Critique

Noirs dessins

par Eric Loret
publié le 13 février 2008 à 2h18

Au risque de ne pas être politiquement correct, rappelons que la peur du noir est une peur sans objet, peur de ce qui n'a pas de visage et à quoi on ne peut en donner. Appel abyssal du vide informe, elle inspire le désir (et donc la crainte) de boucher le rien avec du sien. Six dessinateurs ont participé à ce projet qui n'est pas du tout pour les enfants, se chargeant chacun d'un récit complet avec un univers bien distinct. Blutch, Burns, McGuire, Caillou et son scénariste Slocombe nous servent un troupeau de revenants et autres possédés (agresseur = agressé) sur un lit de dévoration sexuelle, avec coulis de dysmorphophobie (plaies et paires d'yeux à revendre). Mattotti, beau mais un peu pâle à côté, installe un conte de Kramsky en climats plus tempérés et Di Sciullo choisit carrément le comique avec taches et jets d'encre pour illustrer les doutes d'une bobo qui a la voix de Nicole Garcia : «J'ai peur de n'avoir aucune conscience politique.
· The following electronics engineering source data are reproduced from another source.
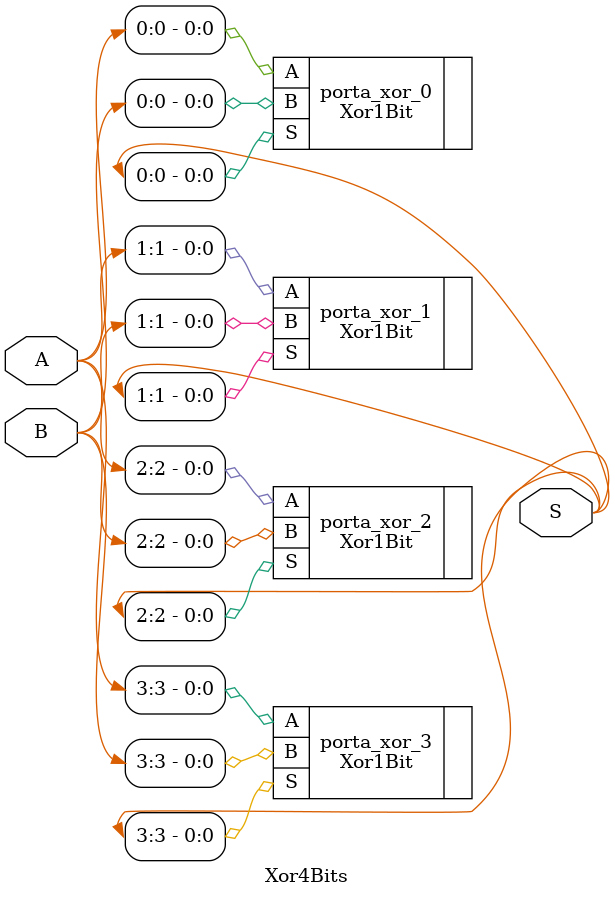
<source format=v>
module Xor4Bits (
    output [3:0] S, // O vetor de 4 bits resultante.
    input [3:0] A,
    input [3:0] B
);

    // A implementação usa 4 instâncias do módulo Xor1Bit, uma para cada par de bits.
    // S[0] = A[0] XOR B[0]
    Xor1Bit porta_xor_0 (
        .S(S[0]),
        .A(A[0]),
        .B(B[0])
    );

    // S[1] = A[1] XOR B[1]
    Xor1Bit porta_xor_1 (
        .S(S[1]),
        .A(A[1]),
        .B(B[1])
    );

    // S[2] = A[2] XOR B[2]
    Xor1Bit porta_xor_2 (
        .S(S[2]),
        .A(A[2]),
        .B(B[2])
    );

    // S[3] = A[3] XOR B[3]
    Xor1Bit porta_xor_3 (
        .S(S[3]),
        .A(A[3]),
        .B(B[3])
    );

endmodule
</source>
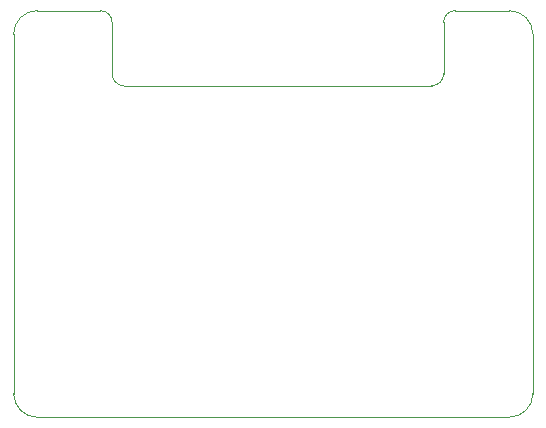
<source format=gbr>
%TF.GenerationSoftware,KiCad,Pcbnew,(6.0.9-0)*%
%TF.CreationDate,2022-11-23T11:56:12+01:00*%
%TF.ProjectId,GlowBand PCB,476c6f77-4261-46e6-9420-5043422e6b69,rev?*%
%TF.SameCoordinates,Original*%
%TF.FileFunction,Profile,NP*%
%FSLAX46Y46*%
G04 Gerber Fmt 4.6, Leading zero omitted, Abs format (unit mm)*
G04 Created by KiCad (PCBNEW (6.0.9-0)) date 2022-11-23 11:56:12*
%MOMM*%
%LPD*%
G01*
G04 APERTURE LIST*
%TA.AperFunction,Profile*%
%ADD10C,0.100000*%
%TD*%
G04 APERTURE END LIST*
D10*
X80008452Y-51756756D02*
X80008452Y-56120147D01*
X71665055Y-83184045D02*
G75*
G03*
X73665105Y-85184045I2000045J45D01*
G01*
X115634495Y-52756756D02*
X115634495Y-83184045D01*
X73665105Y-50756805D02*
G75*
G03*
X71665105Y-52756756I-5J-1999995D01*
G01*
X109065359Y-50756756D02*
X113634495Y-50756756D01*
X71665105Y-83184045D02*
X71665105Y-52756756D01*
X80008453Y-56120147D02*
G75*
G03*
X81008452Y-57120147I1000047J47D01*
G01*
X107065359Y-57120159D02*
G75*
G03*
X108065359Y-56120147I-59J1000059D01*
G01*
X109065359Y-50756759D02*
G75*
G03*
X108065359Y-51756756I-59J-999941D01*
G01*
X108065359Y-56120147D02*
X108065359Y-51756756D01*
X80008444Y-51756756D02*
G75*
G03*
X79008452Y-50756756I-1000044J-44D01*
G01*
X113634495Y-85184045D02*
X73665105Y-85184045D01*
X81008452Y-57120147D02*
X107065359Y-57120147D01*
X113634495Y-85183995D02*
G75*
G03*
X115634495Y-83184045I5J1999995D01*
G01*
X115634544Y-52756756D02*
G75*
G03*
X113634495Y-50756756I-2000044J-44D01*
G01*
X73665105Y-50756756D02*
X79008452Y-50756756D01*
M02*

</source>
Je me cache peut-être la vérité : je suis de droite, en fait ? [.] Oh ! Je deviens de centre-gauche.»

Comme il y a plusieurs auteurs, il y a aussi plusieurs noirs : livide chez Caillou, carnassier pour Blutch ou foncé pour McGuire, qui a osé (et réussi) un panotage dans le noir complet avec, comme seule indication du trajet de la caméra, une étiquette blanche sur une bouteille qui roule.

Différentes techniques sont convoquées. Animation flash pour Pierre Di Sciullo et Marie Caillou, laquelle obtient une inquiète raideur façon anime (illustratrice travaillant au Japon, elle sait mêler kowai et kawaii, horreur et mièvrerie). 3D intégrale pour Charles Burns, avec distance louche sous l'habillage 2D des personnages et des mouvements de caméra. Animation traditionnelle pour Blutch et Mattotti, rehaussant les textures à la mine de plomb et les métamorphoses à vue des traits et volumes.

Beau comme un Rorschach, Peur(s) du noir transforme chaque spectateur en bourreau de soi-même. Et révèle au passage un paradoxe : c'est que le film d'animation, autant que le cinéma d'acteurs, est un medium propre à foutre les boules, précisément parce qu'il n'est que recherche de la forme, danger de la défiguration, plasticité. Charles Burns s'en amuse bien dans son segment, puisque les traits qui bordent ses personnages deviennent, en changeant d'échelle, des pattes d'insectes ou des lésions dangereuses.